Exercice.
Prolongez le texte sur le régime algérien ci-dessous en reprenant juste après sa dernière phrase, sur le même ton.

Texte.
Nous avions compris que le seul moyen de chasser de nos vies l’ogre qui se repaît de la chair vive de notre nation devait être une révolution pacifique, une abstention massive et systématique à toutes les mascarades d’élections.

Nous avions fini par comprendre que les Institutions de votre république n’était qu’ oripeaux d’opérette, patte enfarinée du loup, pour donner le change au reste du monde, et lui faire croire que ce pays qu’on nomme Algérie, était un Etat de droit, doté de toutes les institutions républicaines possibles et imaginables, et non pas une nation prise en otage par une association de malfaiteurs, une mafia qui saignait à blanc tout un peuple, qui avait perpétré contre lui d’affreux carnages, qui avait recouru contre lui à des crimes contre l’humanité d’une rare sauvagerie, à des exécutions sommaires, qui avait institué en règle d’interrogatoire et de terreur des pratiques de torture d’une bestialité inouïe, au motif de « sauver la république » de la barbarie islamiste.

Vous aviez vous même déclaré le chiffre de 200 000 morts quinze jours après que Monsieur Ouyahia ait reconnu officiellement… 35 000 morts, affirmant avec force et jurant ses grands dieux, que tout autre chiffre n’était qu’exagération. Il avait éclipsé d’une chiquenaude 165 000 morts.

Données fournies.

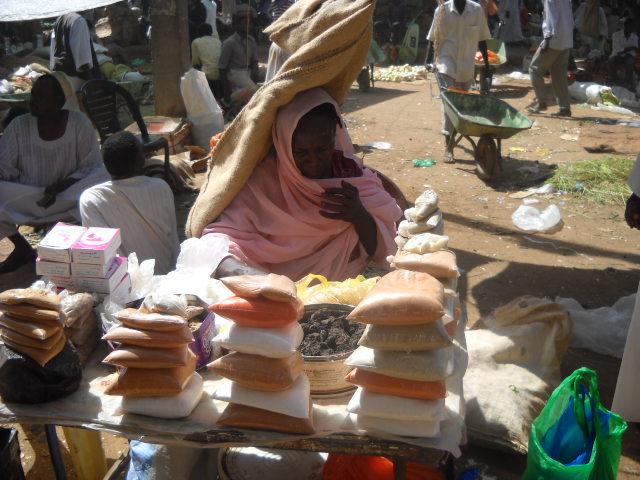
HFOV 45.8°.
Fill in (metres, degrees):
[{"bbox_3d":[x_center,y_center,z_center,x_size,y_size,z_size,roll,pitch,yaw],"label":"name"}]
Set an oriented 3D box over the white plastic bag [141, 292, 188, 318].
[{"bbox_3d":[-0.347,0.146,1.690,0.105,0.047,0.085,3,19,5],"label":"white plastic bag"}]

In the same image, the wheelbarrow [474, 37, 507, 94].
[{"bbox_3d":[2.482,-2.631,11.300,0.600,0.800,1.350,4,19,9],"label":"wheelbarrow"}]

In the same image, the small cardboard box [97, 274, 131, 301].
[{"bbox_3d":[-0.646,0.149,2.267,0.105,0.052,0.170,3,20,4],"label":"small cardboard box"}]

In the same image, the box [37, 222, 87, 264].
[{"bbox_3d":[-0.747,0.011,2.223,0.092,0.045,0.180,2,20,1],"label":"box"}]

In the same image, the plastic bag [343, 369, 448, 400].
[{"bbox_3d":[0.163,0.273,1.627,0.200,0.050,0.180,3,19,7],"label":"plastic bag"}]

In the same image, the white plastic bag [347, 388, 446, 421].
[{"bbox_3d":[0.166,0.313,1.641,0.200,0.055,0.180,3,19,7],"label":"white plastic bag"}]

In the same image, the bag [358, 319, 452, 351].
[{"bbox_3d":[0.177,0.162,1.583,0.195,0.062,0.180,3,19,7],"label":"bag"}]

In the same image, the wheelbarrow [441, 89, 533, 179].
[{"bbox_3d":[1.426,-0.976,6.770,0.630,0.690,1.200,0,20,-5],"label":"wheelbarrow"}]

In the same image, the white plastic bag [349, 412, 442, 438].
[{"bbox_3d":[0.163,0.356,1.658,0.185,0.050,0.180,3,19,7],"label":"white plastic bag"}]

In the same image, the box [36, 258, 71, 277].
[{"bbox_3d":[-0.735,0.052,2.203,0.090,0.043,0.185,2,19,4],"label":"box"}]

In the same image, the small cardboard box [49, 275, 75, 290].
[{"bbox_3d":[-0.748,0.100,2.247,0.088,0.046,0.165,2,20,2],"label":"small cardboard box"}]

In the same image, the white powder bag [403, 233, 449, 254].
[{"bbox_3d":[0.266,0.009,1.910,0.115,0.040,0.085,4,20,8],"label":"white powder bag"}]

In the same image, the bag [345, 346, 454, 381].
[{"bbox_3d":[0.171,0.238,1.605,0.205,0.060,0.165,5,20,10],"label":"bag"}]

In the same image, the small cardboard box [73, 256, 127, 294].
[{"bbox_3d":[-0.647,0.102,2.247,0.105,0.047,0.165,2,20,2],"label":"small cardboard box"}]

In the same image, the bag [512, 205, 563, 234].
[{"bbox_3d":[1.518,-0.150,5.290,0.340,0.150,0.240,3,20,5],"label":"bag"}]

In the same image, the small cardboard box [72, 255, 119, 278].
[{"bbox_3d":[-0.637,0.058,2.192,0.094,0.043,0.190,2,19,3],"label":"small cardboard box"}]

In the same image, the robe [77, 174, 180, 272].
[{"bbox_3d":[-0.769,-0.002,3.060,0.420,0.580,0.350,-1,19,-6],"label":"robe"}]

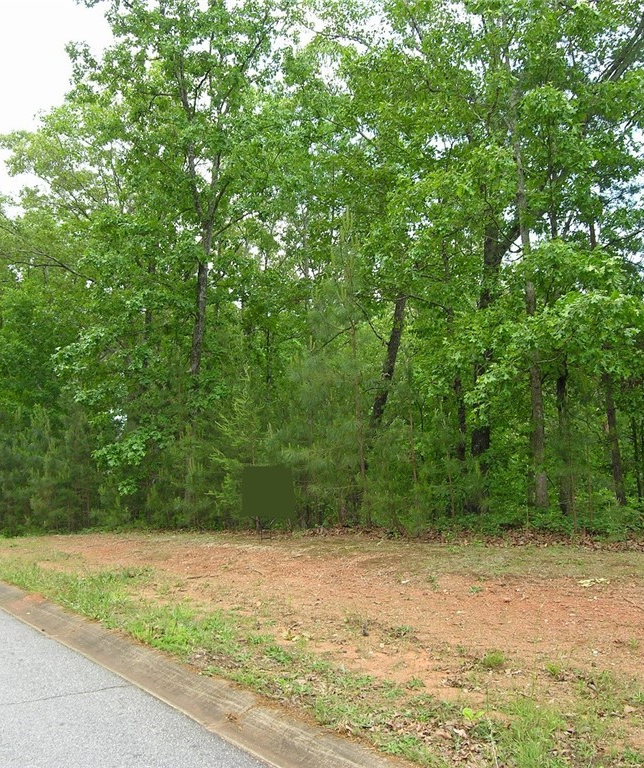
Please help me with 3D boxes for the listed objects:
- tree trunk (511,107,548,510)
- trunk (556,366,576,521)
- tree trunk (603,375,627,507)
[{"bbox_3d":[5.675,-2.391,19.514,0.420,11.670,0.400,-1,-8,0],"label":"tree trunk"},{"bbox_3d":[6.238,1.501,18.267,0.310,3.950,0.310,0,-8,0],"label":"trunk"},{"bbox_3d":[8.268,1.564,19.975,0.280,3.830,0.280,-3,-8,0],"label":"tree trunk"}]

Zone de réponse.
La question s’était posée, alors, de savoir pourquoi il avait rapetissé le chiffre des victimes. Etait-ce parce que le vrai chiffre, de 200 000 morts aurait signifié que les seuls islamistes n’auraient pas pu commettre un tel carnage, et que cela aurait donc suggéré que les « services de sécurité » et les « forces armées » avaient donc mis la main à la pâte ?

Vous même, Monsieur le Président, alors que la junte qui disposait alors de la réalité du pouvoir, et que celle-ci avait décidé de ne pas bénir votre deuxième mandat, vous aviez réussi à convaincre ces généraux génocidaires de vous reconduire en échange du cadeau inespéré que vous alliez leur offrir sur un plateau : Une auto-amnistie qui ne disait pas son nom.

Sous le prétexte de ramener la paix au sein de la société, et en faisant mine de pardonner aux islamistes, vous aviez fait voter par le peuple algérien, en usant de la tromperie, du chantage et même de la menace, votre désormais fameuse « charte de la réconciliation nationale ». Vos généraux s’en tiraient à bon compte. Le peuple n’a pas eu le choix. La question qui lui a été posée, en ses vrais termes, était celle là  : « Choisissez vous de pardonner à vos tueurs ou préférez vous continuer à vous faire tuer ? » Un chantage odieux !

Les généraux génocidaires, et les islamistes qu’ils avaient réussi à manipuler, et qui, à leur insu ou en connaissance de cause, ont obéi à une monstrueuse cabale, ont donc été absous.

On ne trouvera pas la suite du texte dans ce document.